▶ _抜粋_:

___

Analyzing and Improving the Image Quality of StyleGANより引用

3.その他

1.Upsample, Downsample

　非公式の実装を見ているとシンプルにbilinearで画像の拡大処理を行っているものもあり、最初は自分もそのように実装していましたが、tf.image.resizeはTPUでのバックプロパゲーションに対応していないらしく(tensorflow 2.2.0時点)、

Lookup Error : Gradient Registry has no entry for : ~

のエラーが発生しました。なので、自分で実装しました。Upsampleは転置畳み込みを行ったのち、ブラーをかけています。Downsampleはブラーをかけたのち、ストライド付きの畳み込みを行っています。この処理は著者実装と全く同じ処理になっているはずです。

コード

class UpFIR2d(tf.keras.layers.Layer):
    def __init__(self, scale=2, k=None, gain=1.0, up=False, down=False, conv=False, conv_k_size=None, trainable=True, name=None, dtype=None, dynamic=False, **kwargs):
        super(UpFIR2d, self).__init__(trainable=trainable, name=name, dtype=dtype, dynamic=dynamic, **kwargs)
        
        self.scale = scale
        self.gain = gain
        self.up = up
        self.down = down
        assert not(self.up == self.down)
        self.conv = conv
        self.conv_k_size = conv_k_size
        if k is None:
            self.k = (1,) * self.scale
        else:
            self.k = tuple(k)
        f = self._get_filter()
        self.filter = self.add_weight(name='resample_kernel',
                                      shape=f.shape,
                                      dtype=tf.float32,
                                      initializer=tf.keras.initializers.Constant(f),
                                      trainable=False,
                                      aggregation=tf.VariableAggregation.MEAN)
    
    def _get_filter(self):
        k = np.asarray(self.k, dtype=np.float32)
        k = np.outer(k, k)
        k /= np.sum(k)
        if self.up:
            k = k * (self.gain * (self.scale ** 2))
        elif self.down:
            k = k * self.gain
        return k[:,:,np.newaxis, np.newaxis]
    
    def _get_params(self):
        p = self.filter.shape[0] - self.scale
        if self.conv:
            if self.up:
                p -= (self.conv_k_size - 1)
            elif self.down:
                p += (self.conv_k_size - 1)
        if self.up:
            up = 1 if self.conv else self.scale
            down = 1
            p0 = (p+1)//2+self.scale-1
            p1 = p//2 + 1 if self.conv else p//2
        elif self.down:
            up = 1
            down = 1 if self.conv else self.scale
            p0 = (p+1)//2
            p1 = p//2
        return dict(up=up, down=down, p0=p0, p1=p1)
    
    def _upfirdn2d_op(self, x, upx, upy, downx, downy, px0, px1, py0, py1):
        xs = tf.shape(x)
        #x = tf.reshape(x, [-1, x.shape[1], 1, x.shape[2], 1, x.shape[3]])

___

▶ _提供された情報_:
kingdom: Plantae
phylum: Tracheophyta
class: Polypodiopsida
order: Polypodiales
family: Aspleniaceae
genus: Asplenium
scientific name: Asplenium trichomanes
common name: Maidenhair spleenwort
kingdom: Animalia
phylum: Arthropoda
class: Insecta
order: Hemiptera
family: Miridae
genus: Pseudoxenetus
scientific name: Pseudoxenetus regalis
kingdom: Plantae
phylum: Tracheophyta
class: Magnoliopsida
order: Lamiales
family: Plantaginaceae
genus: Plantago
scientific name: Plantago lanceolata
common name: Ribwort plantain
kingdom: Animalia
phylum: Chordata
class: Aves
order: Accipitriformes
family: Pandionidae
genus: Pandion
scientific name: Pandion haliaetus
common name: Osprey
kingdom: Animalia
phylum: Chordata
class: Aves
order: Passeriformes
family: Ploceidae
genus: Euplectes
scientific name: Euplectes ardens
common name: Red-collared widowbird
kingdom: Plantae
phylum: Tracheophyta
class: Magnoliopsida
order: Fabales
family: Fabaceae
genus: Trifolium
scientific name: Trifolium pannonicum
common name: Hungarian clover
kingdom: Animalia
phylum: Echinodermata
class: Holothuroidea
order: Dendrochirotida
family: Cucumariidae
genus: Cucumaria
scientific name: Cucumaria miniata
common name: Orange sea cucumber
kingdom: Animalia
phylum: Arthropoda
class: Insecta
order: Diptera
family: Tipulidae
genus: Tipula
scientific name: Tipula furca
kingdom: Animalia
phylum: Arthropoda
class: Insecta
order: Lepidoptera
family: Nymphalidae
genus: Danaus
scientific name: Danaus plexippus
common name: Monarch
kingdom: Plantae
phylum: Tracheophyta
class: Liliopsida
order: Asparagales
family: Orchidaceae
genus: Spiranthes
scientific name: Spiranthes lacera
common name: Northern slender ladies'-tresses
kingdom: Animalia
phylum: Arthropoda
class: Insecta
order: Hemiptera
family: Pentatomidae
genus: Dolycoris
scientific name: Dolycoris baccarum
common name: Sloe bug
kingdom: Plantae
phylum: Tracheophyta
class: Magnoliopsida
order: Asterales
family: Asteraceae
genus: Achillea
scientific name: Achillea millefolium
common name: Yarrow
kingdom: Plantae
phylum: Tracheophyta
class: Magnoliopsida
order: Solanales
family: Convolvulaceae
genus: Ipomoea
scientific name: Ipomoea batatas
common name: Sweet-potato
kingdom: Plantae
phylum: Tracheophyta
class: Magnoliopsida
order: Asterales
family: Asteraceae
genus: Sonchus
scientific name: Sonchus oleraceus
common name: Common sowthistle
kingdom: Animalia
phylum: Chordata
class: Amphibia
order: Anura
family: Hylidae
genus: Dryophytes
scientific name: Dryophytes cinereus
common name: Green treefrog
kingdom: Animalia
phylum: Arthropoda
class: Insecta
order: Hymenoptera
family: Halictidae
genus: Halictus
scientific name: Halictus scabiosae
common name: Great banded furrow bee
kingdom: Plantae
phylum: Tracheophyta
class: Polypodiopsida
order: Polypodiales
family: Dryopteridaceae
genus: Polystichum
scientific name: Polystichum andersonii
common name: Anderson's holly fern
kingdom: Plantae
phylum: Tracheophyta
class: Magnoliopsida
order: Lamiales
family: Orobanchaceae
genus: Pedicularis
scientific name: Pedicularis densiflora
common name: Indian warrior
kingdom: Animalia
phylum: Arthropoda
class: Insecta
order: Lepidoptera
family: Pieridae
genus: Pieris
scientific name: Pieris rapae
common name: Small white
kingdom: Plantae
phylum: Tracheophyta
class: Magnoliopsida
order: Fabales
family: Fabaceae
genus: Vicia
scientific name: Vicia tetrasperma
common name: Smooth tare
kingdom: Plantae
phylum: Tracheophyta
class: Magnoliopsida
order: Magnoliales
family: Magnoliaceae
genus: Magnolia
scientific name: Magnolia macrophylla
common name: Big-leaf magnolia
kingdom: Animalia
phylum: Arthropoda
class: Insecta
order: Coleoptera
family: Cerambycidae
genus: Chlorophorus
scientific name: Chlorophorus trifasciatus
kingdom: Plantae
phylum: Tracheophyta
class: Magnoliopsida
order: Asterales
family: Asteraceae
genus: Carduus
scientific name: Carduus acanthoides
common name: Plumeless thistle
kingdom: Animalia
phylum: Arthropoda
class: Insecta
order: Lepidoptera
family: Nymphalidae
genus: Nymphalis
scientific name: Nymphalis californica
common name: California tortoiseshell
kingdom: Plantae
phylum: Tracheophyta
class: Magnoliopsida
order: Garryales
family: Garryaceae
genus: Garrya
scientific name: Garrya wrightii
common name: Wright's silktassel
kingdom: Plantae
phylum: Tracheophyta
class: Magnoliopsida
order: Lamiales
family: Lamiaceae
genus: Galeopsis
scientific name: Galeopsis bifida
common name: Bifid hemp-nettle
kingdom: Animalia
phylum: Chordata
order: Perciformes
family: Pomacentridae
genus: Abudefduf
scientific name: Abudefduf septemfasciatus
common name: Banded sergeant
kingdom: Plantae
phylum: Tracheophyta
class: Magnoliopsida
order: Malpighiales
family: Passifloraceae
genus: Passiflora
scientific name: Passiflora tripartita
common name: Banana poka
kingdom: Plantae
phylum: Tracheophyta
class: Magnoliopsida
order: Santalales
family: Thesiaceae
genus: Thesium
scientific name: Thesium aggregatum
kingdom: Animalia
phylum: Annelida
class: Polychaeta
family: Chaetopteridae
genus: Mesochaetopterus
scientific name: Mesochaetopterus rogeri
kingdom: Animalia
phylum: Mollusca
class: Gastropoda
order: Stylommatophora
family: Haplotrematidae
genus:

___

▶ _やること_: StyleGANの実装についての抜粋を、最後の行の続きから書き進めてください。 上の項目は、抜粋とは別の資料です。

▶ _結果_:
        x = tf.reshape(x, [-1, xs[1], 1, xs[2], 1, xs[3]])
        x = tf.pad(x, [[0, 0], [0, 0], [0, upy-1], [0, 0], [0, upx-1], [0, 0]])
        x = tf.reshape(x, [-1, xs[1]*upy, xs[2]*upx, xs[3]])

        x = tf.pad(x, [[0, 0], [max(py0, 0), max(py1, 0)], [max(px0, 0), max(px1, 0)], [0, 0]])
        x = x[:, max(-py0, 0):tf.shape(x)[1] - max(-py1, 0), max(-px0, 0):tf.shape(x)[2] - max(-px1, 0), :]

        x = tf.nn.depthwise_conv2d(x, tf.tile(self.filter, [1, 1, tf.shape(x)[-1], 1]), strides=[1, 1, 1, 1], padding='VALID')
        return x[:, ::downy, ::downx, :]

    def _upfirdn2d(self, x, up=1, down=1, p0=0, p1=0):
        x = self._upfirdn2d_op(x, upx=up, upy=up, downx=down, downy=down, px0=p0, px1=p1, py0=p0, py1=p1)
        return x
    
    def call(self, inputs, **kwargs):
        params = self._get_params()
        x = self._upfirdn2d(inputs, **params)
        return x
    
    def get_config(self):
        basse_config = super(UpFIR2d, self).get_config()
        config = dict(
            scale=self.scale,
            gain=self.gain,
            up=self.up,
            down=self.down,
            conv=self.conv,
            conv_k_size=self.conv_k_size,
            k=self.k,
        )
        return dict(list(basse_config.items()) + list(config.items()))

class UpsampleConv(ModulatedConv2D):
    def __init__(self, k_size, filters, scale=2, k=None, use_bias=True, demod=True, gain=1.0, lrmul=1.0, **kwargs):
        super(UpsampleConv, self).__init__(k_size, filters, use_bias=use_bias, demod=demod, gain=gain, lrmul=lrmul, **kwargs)

        self.scale = scale
        self.k = k
        self.fir = UpFIR2d(scale, k, gain, up=True, conv=True, conv_k_size=self.k_size)
    
    def _get_convolution_params(self, inputs, kernel):
        input_shape = tf.shape(inputs)
        k_shape = kernel.shape
        k_shape = tf.shape(kernel)
        strides = [1, self.scale, self.scale, 1]
        output_shape=[input_shape[0], (input_shape[1]-1)*self.scale + self.k_size, (input_shape[2]-1)*self.scale + self.k_size, k_shape[3]]
        n = input_shape[3]//k_shape[2]
        kernel = tf.reshape(kernel, [k_shape[0], k_shape[1], k_shape[2], n, -1])
        kernel = tf.transpose(kernel[::-1,::-1], [0, 1, 4, 3, 2])
        kernel = tf.reshape(kernel, [k_shape[0], k_shape[1], -1, n*k_shape[2]])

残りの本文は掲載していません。